IDAHO FALLS, Idaho — Bonneville County Joint School District (JSD) 93 is taking a comprehensive approach to reducing instances of bullying and other unwanted behavior on its school buses by implementing an effort where students are monitored by adult volunteers riding the buses and rewarded for good behavior.
The district has been working on anti-bullying initiatives for the past several years, first installing digital surveillance cameras inside the school buses five years ago.
Guy Bliesner, health, safety and security coordinator for Bonneville County JSD 93, told SBF in an interview that bullying decreased somewhat once cameras were inside the buses, and the video is helpful in making disciplinary determinations and acting on bad behavior, but it hasn’t deterred bullying as much as district officials hoped it would.
He added that many of the district’s middle school bus riders use extremely offensive language that’s generally sexually charged.
To address these issues, Bliesner and Transportation Manager Karen Judy met with the district’s superintendent and parent teacher organization presidents to discuss their idea of having adult volunteers ride on some of the district’s buses.
“I’d been riding our buses and we’d been using video to review the buses — there’s a marked difference between student behavior when there’s another set of eyes and ears on the bus — not just me, but any other adult on these buses,” Bliesner said. “If we can couple that with positive behavioral reinforcement, we think we can have a marked effect on the incident level that we’re experiencing.”
Officials have been working through the district’s parent teacher organizations, soliciting volunteers in the same way that classroom volunteers are solicited. Bliesner noted that they are also looking at some retirement organizations within the community to widen their volunteer scope.
So far, the program has been well received, with 35 to 40 people expressing interest in serving as monitors. Those who are selected will undergo a standard screening process, which involves a background check per Idaho’s statutory requirement for school-based volunteers; Bliesner said Bonneville County JSD 93’s human resources department will oversee the screening process.
The district’s transportation department will be responsible for deciding what volunteers ride on routes.
“There won’t be a volunteer on every bus on every route — that’s not a realistic expectation,” Bliesner said. “A lot will depend on the volunteers’ availability. We want to spread them as evenly as possible so that we get a good snapshot of what’s taking place in the morning and in the afternoon.”
He added that the volunteers will not be expected to intervene if problems occur, and they won’t be expected to discipline students. They will have a clipboard so that they can take note of inappropriate behavior, which will be shared with transportation personnel.
The volunteers will also have “bus bucks” that they can give to students who are behaving well during the bus ride. Bus bucks are a coupon that looks like money, and they are part of the positive behavior reinforcement component of the adult bus rider volunteer effort.
Students who receive bus bucks can redeem them for prizes, such as T-shirts and water bottles.
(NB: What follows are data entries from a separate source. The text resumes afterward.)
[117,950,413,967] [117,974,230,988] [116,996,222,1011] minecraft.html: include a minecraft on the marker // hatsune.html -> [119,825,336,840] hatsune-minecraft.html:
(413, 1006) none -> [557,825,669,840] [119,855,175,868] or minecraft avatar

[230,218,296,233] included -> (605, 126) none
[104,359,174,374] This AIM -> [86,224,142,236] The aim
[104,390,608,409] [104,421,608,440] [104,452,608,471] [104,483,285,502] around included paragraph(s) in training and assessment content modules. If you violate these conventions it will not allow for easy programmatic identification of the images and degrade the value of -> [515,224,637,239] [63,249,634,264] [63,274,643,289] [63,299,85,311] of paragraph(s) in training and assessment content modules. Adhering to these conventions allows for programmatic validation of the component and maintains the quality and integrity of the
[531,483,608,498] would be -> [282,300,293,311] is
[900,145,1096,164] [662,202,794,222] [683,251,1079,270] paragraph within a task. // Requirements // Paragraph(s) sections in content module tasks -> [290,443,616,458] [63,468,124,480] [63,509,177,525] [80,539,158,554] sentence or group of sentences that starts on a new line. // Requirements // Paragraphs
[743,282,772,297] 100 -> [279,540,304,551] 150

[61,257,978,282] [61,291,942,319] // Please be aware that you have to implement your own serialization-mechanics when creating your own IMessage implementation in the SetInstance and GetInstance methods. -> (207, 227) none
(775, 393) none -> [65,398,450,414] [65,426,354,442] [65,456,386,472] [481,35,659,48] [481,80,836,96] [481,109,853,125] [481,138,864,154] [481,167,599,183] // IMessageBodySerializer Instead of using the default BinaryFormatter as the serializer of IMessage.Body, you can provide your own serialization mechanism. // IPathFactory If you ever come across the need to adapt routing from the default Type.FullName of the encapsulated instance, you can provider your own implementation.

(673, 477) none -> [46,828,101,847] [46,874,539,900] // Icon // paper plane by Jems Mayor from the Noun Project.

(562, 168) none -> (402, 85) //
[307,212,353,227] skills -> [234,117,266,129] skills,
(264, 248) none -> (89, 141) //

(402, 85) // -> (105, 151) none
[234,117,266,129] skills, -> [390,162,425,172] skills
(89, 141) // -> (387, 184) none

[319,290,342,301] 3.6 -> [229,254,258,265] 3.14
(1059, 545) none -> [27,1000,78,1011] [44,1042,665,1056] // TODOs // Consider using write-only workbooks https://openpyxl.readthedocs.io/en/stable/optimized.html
Older kids can put their bus bucks in a once-a-month drawing for iPods, iPads, etc. (Bliesner said district officials approached the school board to obtain funding for the higher-end bus bucks prizes.)
“We’re going to reward the behaviors we want, which will encourage those behaviors, and we’re trying as much as possible to put a very consistent approach toward disciplinary actions based on video evidence,” he said.
Bliesner hopes to launch a pilot program within the next few weeks with adult volunteers on several routes.
“I’d like to pilot it on routes that we’ve looked at before,” he said. “If things go well, we’d like to fully implement the program for the next school year.”